Around the same time, GM delivered $700,000 worth of production equipment to our factory in Massachusetts. I called Ed and said, "Seven hundred thousand dollars of equipment just arrived at our factory, and I didn't order it and I can't pay for it." Ed said, "Look, everyone comes to us with a widget in his hand and says, 'Here's my widget, and here's how much money I want.' You've been working with us for almost a year now, and you've never asked for a cent. You've gone your mile a long time ago; it's time we go our mile." Can you imagine this? Without GM's help, we might not be here at all.

Our latest product is a new car suspension system, which has been in development for nearly a quarter of a century. I first got interested in suspensions as a young man. In Paris in the 1950s I saw a sleek Citroën DS-19 C and immediately thought, "Oh, my God, I've got to buy one." Which I did when I returned to the States. The Citroën had a novel hydropneumatic suspension system that made you feel you were floating along the highway. Over the years I remained intrigued by it. In fact, I used to give my MIT students quizzes on it. In 1980 I started looking into the subject and realized that conventional suspensions, made with springs and shocks, acted differently for luxury and sports cars. Make the damper and springs stiffer, and you've got a sports car. Make them softer, and you've got a luxury car. But the slow roll of a luxury car can make you seasick, and the stiff ride of the sports car makes you want a chiropractor.

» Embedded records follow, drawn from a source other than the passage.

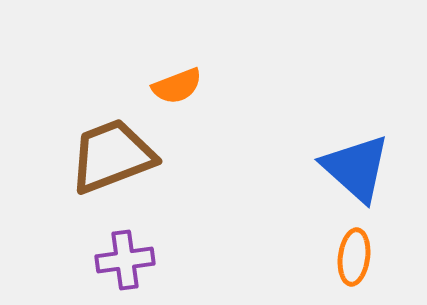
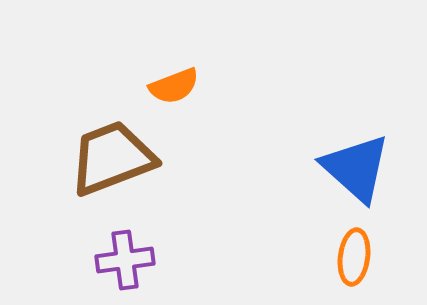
orange semicircle: moved 3 px left
brown trapezoid: moved 2 px down
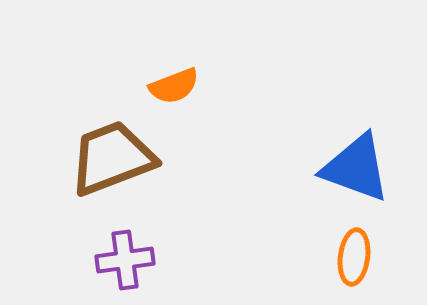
blue triangle: rotated 22 degrees counterclockwise
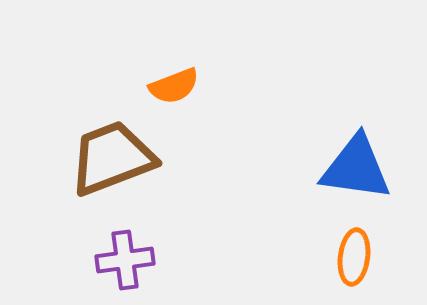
blue triangle: rotated 12 degrees counterclockwise
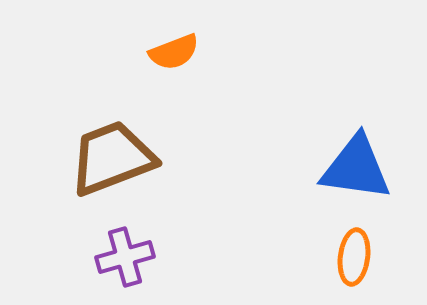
orange semicircle: moved 34 px up
purple cross: moved 3 px up; rotated 8 degrees counterclockwise
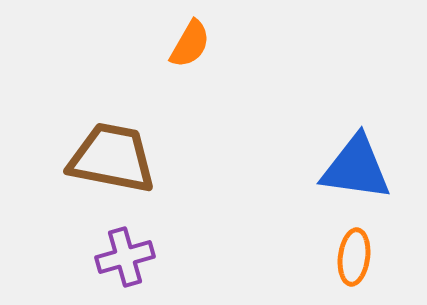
orange semicircle: moved 16 px right, 8 px up; rotated 39 degrees counterclockwise
brown trapezoid: rotated 32 degrees clockwise
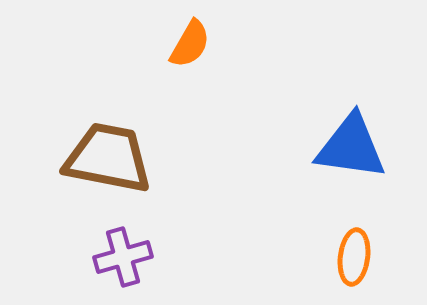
brown trapezoid: moved 4 px left
blue triangle: moved 5 px left, 21 px up
purple cross: moved 2 px left
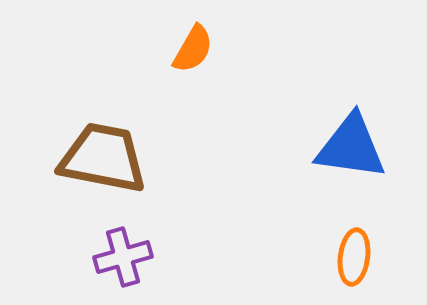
orange semicircle: moved 3 px right, 5 px down
brown trapezoid: moved 5 px left
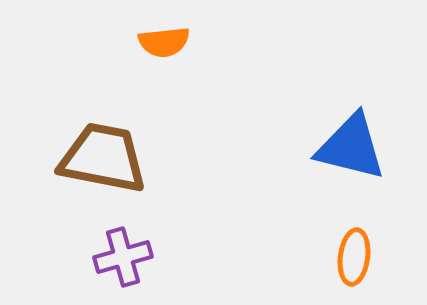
orange semicircle: moved 29 px left, 7 px up; rotated 54 degrees clockwise
blue triangle: rotated 6 degrees clockwise
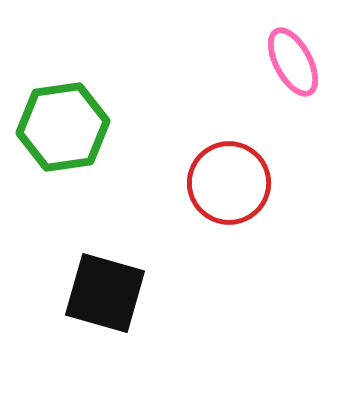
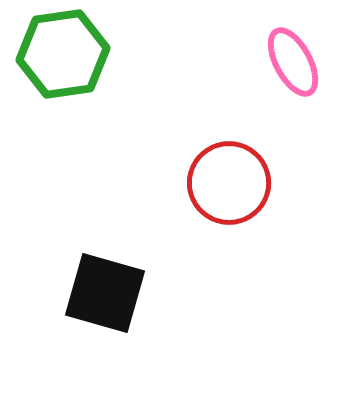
green hexagon: moved 73 px up
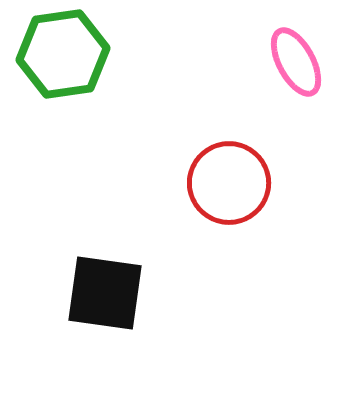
pink ellipse: moved 3 px right
black square: rotated 8 degrees counterclockwise
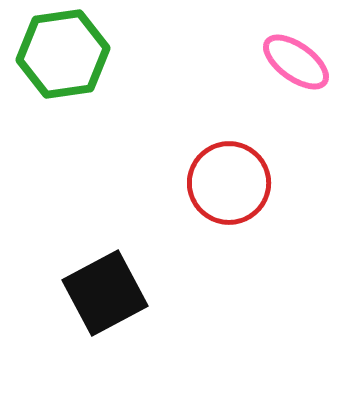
pink ellipse: rotated 26 degrees counterclockwise
black square: rotated 36 degrees counterclockwise
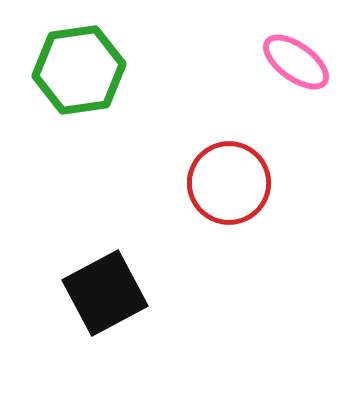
green hexagon: moved 16 px right, 16 px down
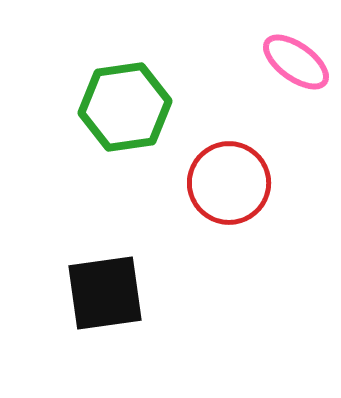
green hexagon: moved 46 px right, 37 px down
black square: rotated 20 degrees clockwise
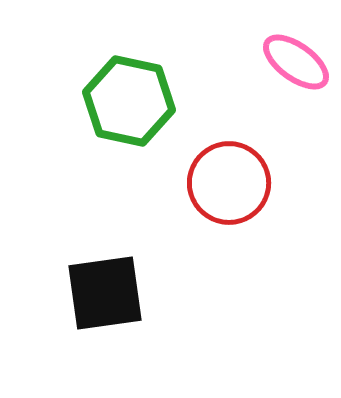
green hexagon: moved 4 px right, 6 px up; rotated 20 degrees clockwise
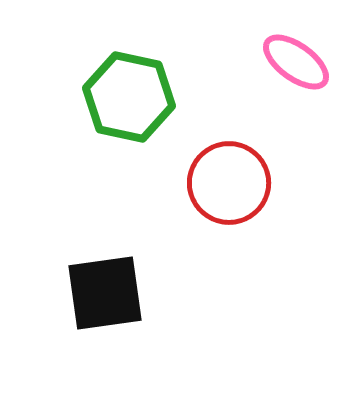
green hexagon: moved 4 px up
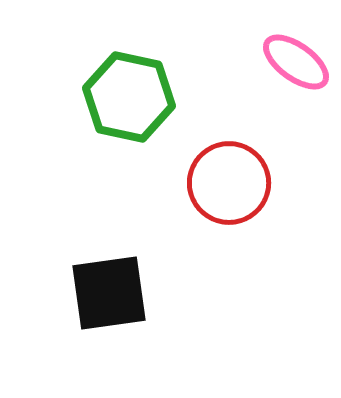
black square: moved 4 px right
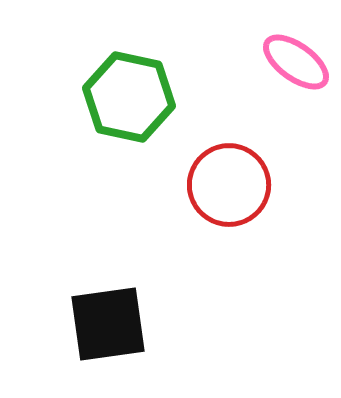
red circle: moved 2 px down
black square: moved 1 px left, 31 px down
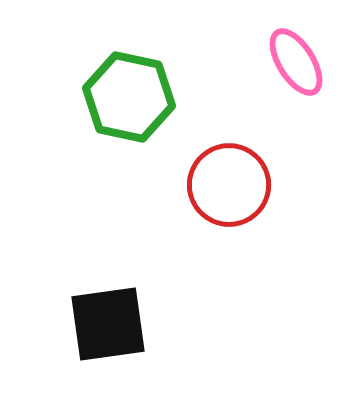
pink ellipse: rotated 22 degrees clockwise
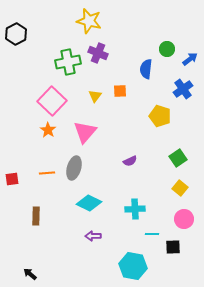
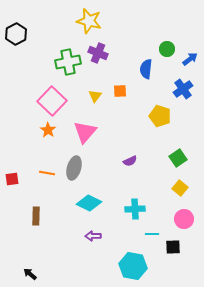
orange line: rotated 14 degrees clockwise
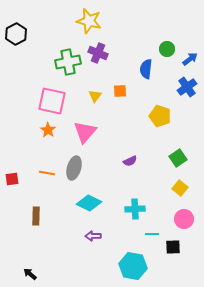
blue cross: moved 4 px right, 2 px up
pink square: rotated 32 degrees counterclockwise
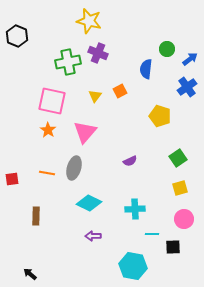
black hexagon: moved 1 px right, 2 px down; rotated 10 degrees counterclockwise
orange square: rotated 24 degrees counterclockwise
yellow square: rotated 35 degrees clockwise
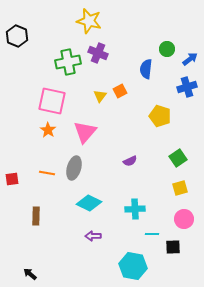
blue cross: rotated 18 degrees clockwise
yellow triangle: moved 5 px right
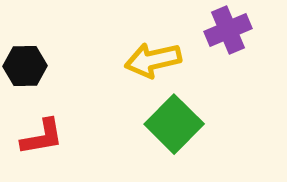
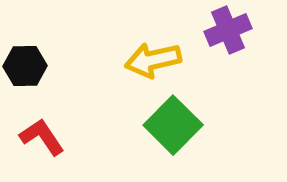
green square: moved 1 px left, 1 px down
red L-shape: rotated 114 degrees counterclockwise
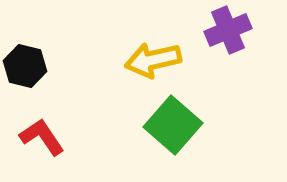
black hexagon: rotated 15 degrees clockwise
green square: rotated 4 degrees counterclockwise
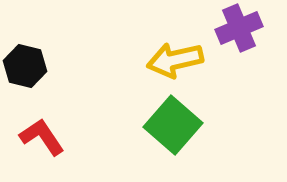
purple cross: moved 11 px right, 2 px up
yellow arrow: moved 22 px right
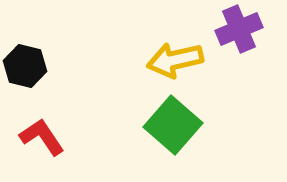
purple cross: moved 1 px down
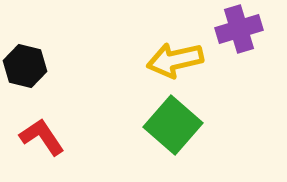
purple cross: rotated 6 degrees clockwise
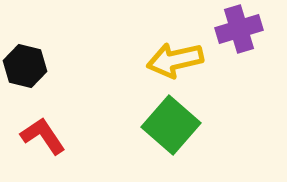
green square: moved 2 px left
red L-shape: moved 1 px right, 1 px up
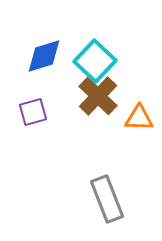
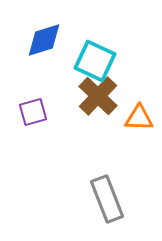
blue diamond: moved 16 px up
cyan square: rotated 18 degrees counterclockwise
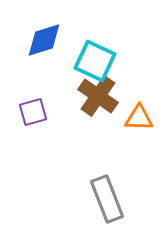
brown cross: rotated 9 degrees counterclockwise
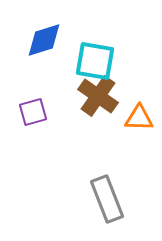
cyan square: rotated 15 degrees counterclockwise
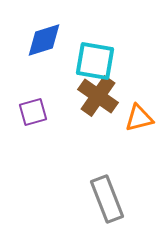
orange triangle: rotated 16 degrees counterclockwise
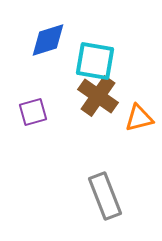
blue diamond: moved 4 px right
gray rectangle: moved 2 px left, 3 px up
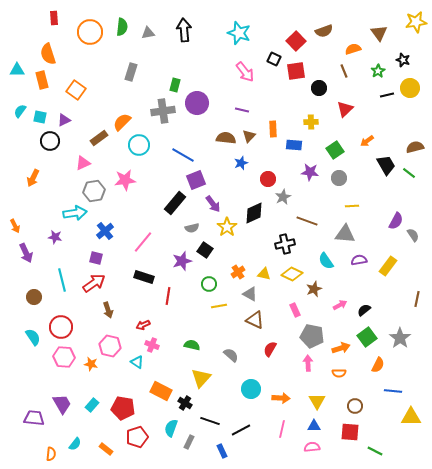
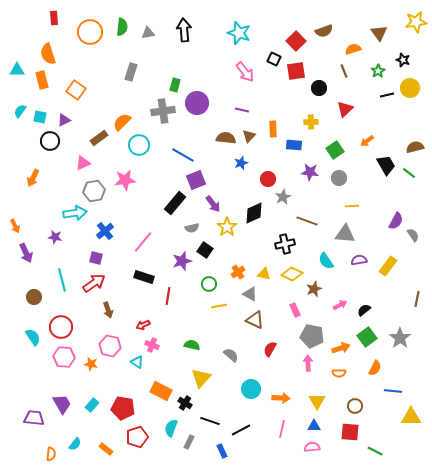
orange semicircle at (378, 365): moved 3 px left, 3 px down
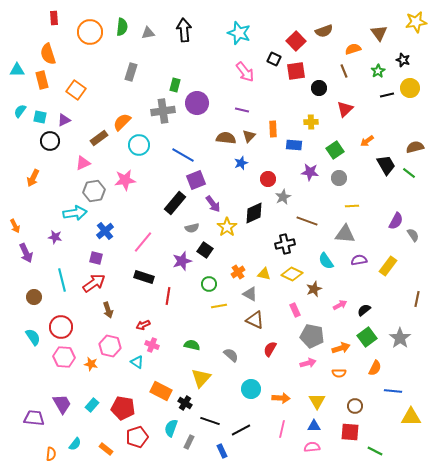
pink arrow at (308, 363): rotated 77 degrees clockwise
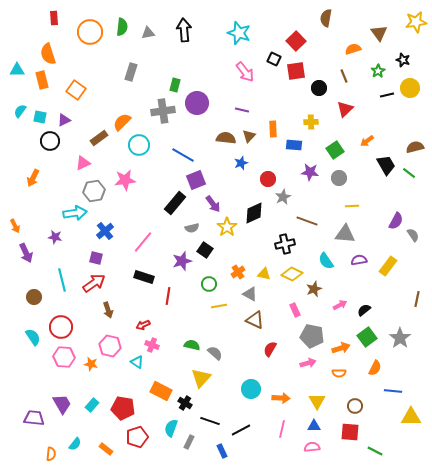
brown semicircle at (324, 31): moved 2 px right, 13 px up; rotated 120 degrees clockwise
brown line at (344, 71): moved 5 px down
gray semicircle at (231, 355): moved 16 px left, 2 px up
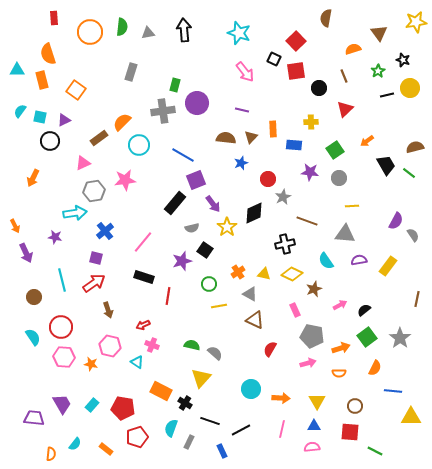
brown triangle at (249, 136): moved 2 px right, 1 px down
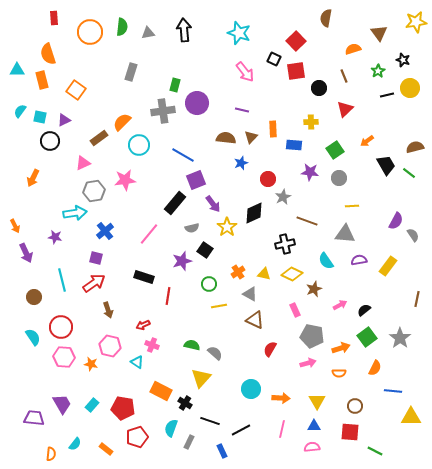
pink line at (143, 242): moved 6 px right, 8 px up
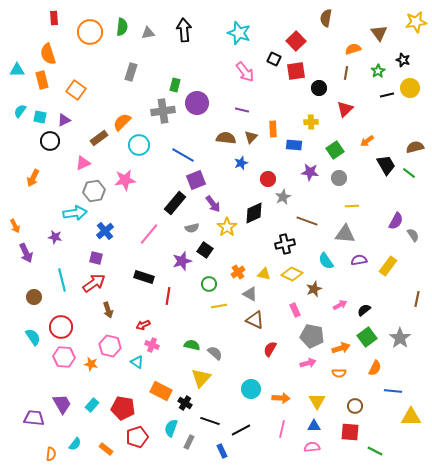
brown line at (344, 76): moved 2 px right, 3 px up; rotated 32 degrees clockwise
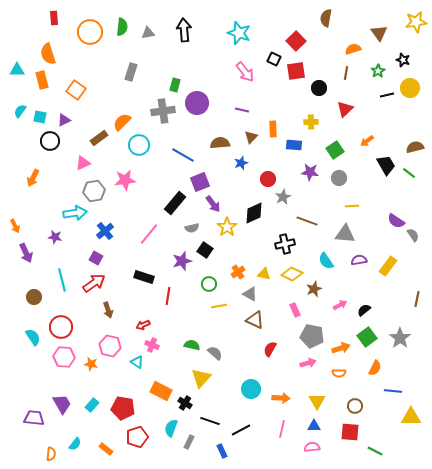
brown semicircle at (226, 138): moved 6 px left, 5 px down; rotated 12 degrees counterclockwise
purple square at (196, 180): moved 4 px right, 2 px down
purple semicircle at (396, 221): rotated 96 degrees clockwise
purple square at (96, 258): rotated 16 degrees clockwise
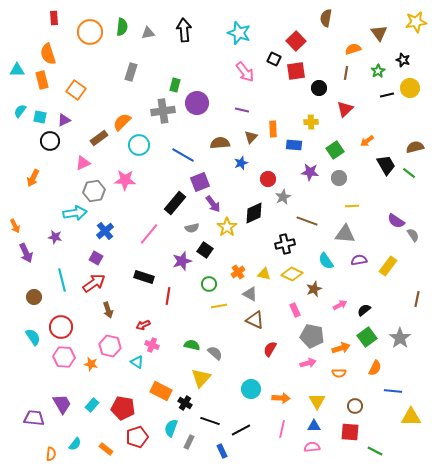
pink star at (125, 180): rotated 10 degrees clockwise
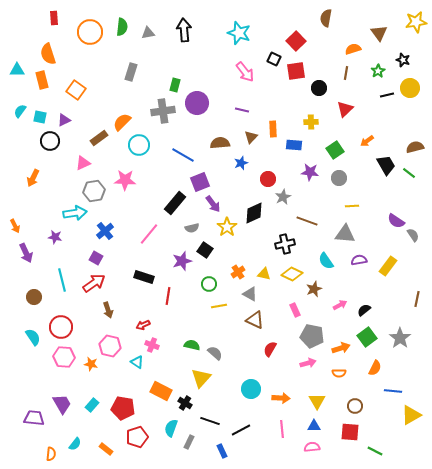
yellow triangle at (411, 417): moved 2 px up; rotated 30 degrees counterclockwise
pink line at (282, 429): rotated 18 degrees counterclockwise
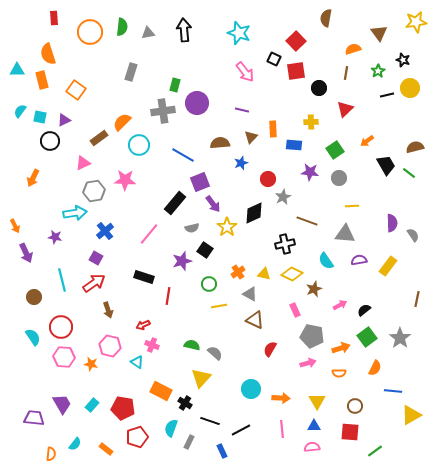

At this time people were looking to hydraulics for solutions, but they weren't getting anywhere. So we decided to start from scratch and throw out the old system entirely. After five years of working out some complex mathematical algorithms, we found we could get huge improvements on paper, but we didn't know what the hardware would be. What we ended up with is an electromagnetic motor installed at each wheel. When power is applied, the motor retracts and extends. One of the key advantages of an electromagnetic system is speed. The motor responds to conditions in the road quickly enough to counter the effects of bumps and potholes, maintaining a comfortable ride. The motor is also strong enough to put out enough force to prevent the car from rolling and pitching during an aggressive maneuver.

We've worked on this system and tested it for 24 years now, and are finally ready to show it to the auto companies. It will probably take several years before they adopt it; they'll want to do some of their own testing, but we've designed it so that it can bolt right onto the chassis of current production cars—they won't have to do expensive retooling to make this technology work. We'll probably first see it as an option in luxury cars—we don't know exactly how much it will cost, but as the suspension gets more widely adopted, the price will come down, and we'll probably see it in all but the most inexpensive cars, which is how ABS brakes developed. Oh, and the potential size of the market? We really have no idea. We just know that we have a technology that's so different and so much better that many people will want it.